Former Vancouver Whitecaps star Carl Valentine is backing current ‘Caps Camilo and Gershon Koffie to shine for Canada, should both of those players survive the naturalization process.

The two players have expressed an interest in playing for the national team once they acquire full citizenship (Koffie has secured permanent residency after initially arriving the summer of 2010 while Camilo has applied for that status as well – he arrived in 2011).

“My initial reaction was that it’s fantastic news for Canada,” Valentine told Goal on Wednesday when asked about his thoughts on the pair signing up. “They’re obviously two quality players that have huge potential. They’re nowhere near their peak right now. They’re still learning the trade but they’re fantastic players.”

Valentine, who now works as a club ambassador for the Whitecaps, navigated the naturalization paperwork nearly three decades ago and played a key role in the game that qualified Canada for its only World Cup appearance – Mexico ’86 – picking up two assists in a 2-1 win over Honduras in 1985.

In some ways the England-born attacking player’s story parallels those of Camilo and Koffie – Valentine came over from English side Oldham Athletic in 1979 on a two year deal with no intentions of staying in Vancouver or the North American Soccer League longer than that, but developed an affinity for the city and the country as time went on.

Valentine turned down an offer to play for Canada in 1984 at the Summer Olympics while still holding out hopes of an England call up, but a year later pulled a U-turn and played in that final qualifying match to push Canada into Mexico ‘86.

Now 55, the Manchester native explained that “feeling Canadian” wasn’t something that happened instantaneously, but was a gradual process.

“Every situation is different,” Valentine said. “You go one step at a time. You like the place, the team that you play for, you like the place that you’re living, and you make the decision that you want to become a citizen of that country because you fell in love with it.

“If you fall in love with something, then it doesn’t necessarily mean the next step is going to be ‘well, okay, I’m going to play for Canada.’ But then it creates that opportunity. If the question comes along, I think that whether they would say yes or no, you certainly would consider that, because you’re making Canada your home.”

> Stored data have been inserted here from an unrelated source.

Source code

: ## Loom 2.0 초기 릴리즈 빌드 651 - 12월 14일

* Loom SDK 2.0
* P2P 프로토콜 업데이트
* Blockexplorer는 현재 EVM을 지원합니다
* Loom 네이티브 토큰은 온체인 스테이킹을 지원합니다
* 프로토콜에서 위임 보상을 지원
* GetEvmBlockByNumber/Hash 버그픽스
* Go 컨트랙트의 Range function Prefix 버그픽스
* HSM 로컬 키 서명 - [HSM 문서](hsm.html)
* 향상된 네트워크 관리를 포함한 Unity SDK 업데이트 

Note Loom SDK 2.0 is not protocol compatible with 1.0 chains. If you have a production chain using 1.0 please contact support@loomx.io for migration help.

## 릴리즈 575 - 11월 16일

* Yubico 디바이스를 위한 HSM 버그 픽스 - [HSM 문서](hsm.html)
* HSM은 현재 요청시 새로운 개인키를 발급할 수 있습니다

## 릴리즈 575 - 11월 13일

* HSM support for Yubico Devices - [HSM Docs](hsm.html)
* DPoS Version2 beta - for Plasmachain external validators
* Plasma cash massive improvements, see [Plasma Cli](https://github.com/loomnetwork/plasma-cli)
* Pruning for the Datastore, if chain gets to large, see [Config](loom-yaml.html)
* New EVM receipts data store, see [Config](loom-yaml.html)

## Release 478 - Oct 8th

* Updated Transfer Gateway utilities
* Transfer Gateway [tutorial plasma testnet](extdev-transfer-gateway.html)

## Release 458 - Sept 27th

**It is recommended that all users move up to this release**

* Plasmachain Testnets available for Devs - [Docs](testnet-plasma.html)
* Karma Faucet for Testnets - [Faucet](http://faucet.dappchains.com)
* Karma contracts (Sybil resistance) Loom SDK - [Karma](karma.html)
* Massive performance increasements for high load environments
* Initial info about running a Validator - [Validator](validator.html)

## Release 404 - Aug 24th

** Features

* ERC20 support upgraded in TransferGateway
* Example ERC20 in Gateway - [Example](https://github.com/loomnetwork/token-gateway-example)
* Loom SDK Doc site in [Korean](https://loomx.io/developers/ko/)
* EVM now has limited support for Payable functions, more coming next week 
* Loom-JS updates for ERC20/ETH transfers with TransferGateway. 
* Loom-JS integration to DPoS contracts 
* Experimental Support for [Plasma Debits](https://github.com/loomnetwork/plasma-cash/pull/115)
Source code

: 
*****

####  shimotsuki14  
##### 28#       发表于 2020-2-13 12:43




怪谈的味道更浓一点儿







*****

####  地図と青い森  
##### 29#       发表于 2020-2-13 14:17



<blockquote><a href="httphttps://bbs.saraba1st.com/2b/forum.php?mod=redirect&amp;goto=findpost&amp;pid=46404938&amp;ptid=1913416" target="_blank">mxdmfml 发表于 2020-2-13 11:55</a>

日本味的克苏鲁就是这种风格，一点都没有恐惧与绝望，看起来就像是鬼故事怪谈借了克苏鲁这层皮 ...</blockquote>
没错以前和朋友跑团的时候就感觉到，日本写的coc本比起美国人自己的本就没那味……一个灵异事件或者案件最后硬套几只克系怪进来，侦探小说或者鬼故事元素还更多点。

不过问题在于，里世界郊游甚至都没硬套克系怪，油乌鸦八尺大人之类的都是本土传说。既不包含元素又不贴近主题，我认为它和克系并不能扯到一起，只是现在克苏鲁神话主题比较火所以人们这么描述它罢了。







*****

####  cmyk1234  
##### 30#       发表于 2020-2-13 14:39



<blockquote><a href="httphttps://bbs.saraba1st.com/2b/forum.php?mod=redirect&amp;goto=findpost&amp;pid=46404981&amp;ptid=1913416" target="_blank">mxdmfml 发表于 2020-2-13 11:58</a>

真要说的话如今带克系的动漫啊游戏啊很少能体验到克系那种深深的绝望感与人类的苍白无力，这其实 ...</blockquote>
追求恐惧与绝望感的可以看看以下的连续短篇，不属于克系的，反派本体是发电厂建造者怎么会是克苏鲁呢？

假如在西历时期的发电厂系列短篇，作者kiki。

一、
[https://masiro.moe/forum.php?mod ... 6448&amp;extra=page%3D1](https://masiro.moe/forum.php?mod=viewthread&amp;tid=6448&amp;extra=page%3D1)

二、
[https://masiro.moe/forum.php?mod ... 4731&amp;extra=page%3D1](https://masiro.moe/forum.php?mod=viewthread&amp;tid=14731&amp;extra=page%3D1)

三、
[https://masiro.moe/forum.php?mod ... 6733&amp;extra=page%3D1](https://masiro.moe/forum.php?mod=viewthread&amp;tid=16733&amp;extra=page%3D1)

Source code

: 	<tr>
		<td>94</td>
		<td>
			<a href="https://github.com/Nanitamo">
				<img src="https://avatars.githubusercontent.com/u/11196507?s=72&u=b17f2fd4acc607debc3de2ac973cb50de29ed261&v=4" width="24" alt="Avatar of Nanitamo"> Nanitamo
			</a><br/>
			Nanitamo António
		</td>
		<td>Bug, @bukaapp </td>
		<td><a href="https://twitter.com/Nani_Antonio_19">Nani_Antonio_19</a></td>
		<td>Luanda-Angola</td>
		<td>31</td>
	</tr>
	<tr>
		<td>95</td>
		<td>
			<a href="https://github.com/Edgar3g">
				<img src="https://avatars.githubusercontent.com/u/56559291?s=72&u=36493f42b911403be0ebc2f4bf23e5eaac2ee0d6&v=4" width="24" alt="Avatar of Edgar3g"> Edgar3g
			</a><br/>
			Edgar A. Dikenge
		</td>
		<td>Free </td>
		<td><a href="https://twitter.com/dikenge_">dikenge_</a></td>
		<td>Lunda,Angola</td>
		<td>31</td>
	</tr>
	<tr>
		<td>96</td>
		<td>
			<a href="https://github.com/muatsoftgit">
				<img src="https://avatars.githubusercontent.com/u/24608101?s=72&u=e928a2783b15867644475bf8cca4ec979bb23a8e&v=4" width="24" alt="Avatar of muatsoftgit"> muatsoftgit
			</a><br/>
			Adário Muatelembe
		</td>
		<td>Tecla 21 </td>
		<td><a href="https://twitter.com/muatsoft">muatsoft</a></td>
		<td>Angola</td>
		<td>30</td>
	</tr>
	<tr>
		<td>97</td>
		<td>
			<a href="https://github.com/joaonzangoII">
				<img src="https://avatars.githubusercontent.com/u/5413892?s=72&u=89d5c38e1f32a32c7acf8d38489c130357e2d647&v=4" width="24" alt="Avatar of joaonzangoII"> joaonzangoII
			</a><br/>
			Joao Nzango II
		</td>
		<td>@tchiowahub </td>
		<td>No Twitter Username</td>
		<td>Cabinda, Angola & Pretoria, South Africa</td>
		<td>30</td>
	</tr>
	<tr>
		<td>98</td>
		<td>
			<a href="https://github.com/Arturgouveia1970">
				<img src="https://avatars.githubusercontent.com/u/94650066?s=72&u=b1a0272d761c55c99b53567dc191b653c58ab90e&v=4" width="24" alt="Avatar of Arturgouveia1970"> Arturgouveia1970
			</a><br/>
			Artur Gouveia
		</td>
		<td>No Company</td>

Given the recent history of top Canadian-raised players playing for other countries such as former Manchester United star Owen Hargreaves, who played for England, and Swansea City midfielder Jonathan de Guzman, who plays for the Dutch national team – or holding out on international football altogether, as Queens Park Rangers striker Junior Hoilett is currently doing – Valentine suggests if Canada can take advantage of foreign-born players of its own, that’s only fair.

“It’s a break that Canada needs,” Valentine said. “Some high-profile players like Owen Hargreaves that have been Canadian have chosen to play for other countries. It’s a rarity, that I know of, that two players of this quality are looking to maybe become Canadian citizens and play for Canada.

“It’s a huge, huge plus, and who knows what effect that will have?”

As for those who would question the desire of a player playing for a country which he wasn’t raised in, Valentine isn’t buying it – it certainly didn’t affect his effort levels when wearing the red and white jersey.

“It’s hard to walk in other people’s shoes,” Valentine said. “I certainly feel, for myself, I wanted to become a Canadian citizen. I wanted to live here, and I was really proud when I was asked to represent Canada. Every situation is different…for those who say that, I think it’s pretty narrow minded.

”People do go to other countries and become naturalized because they fall in love with it.”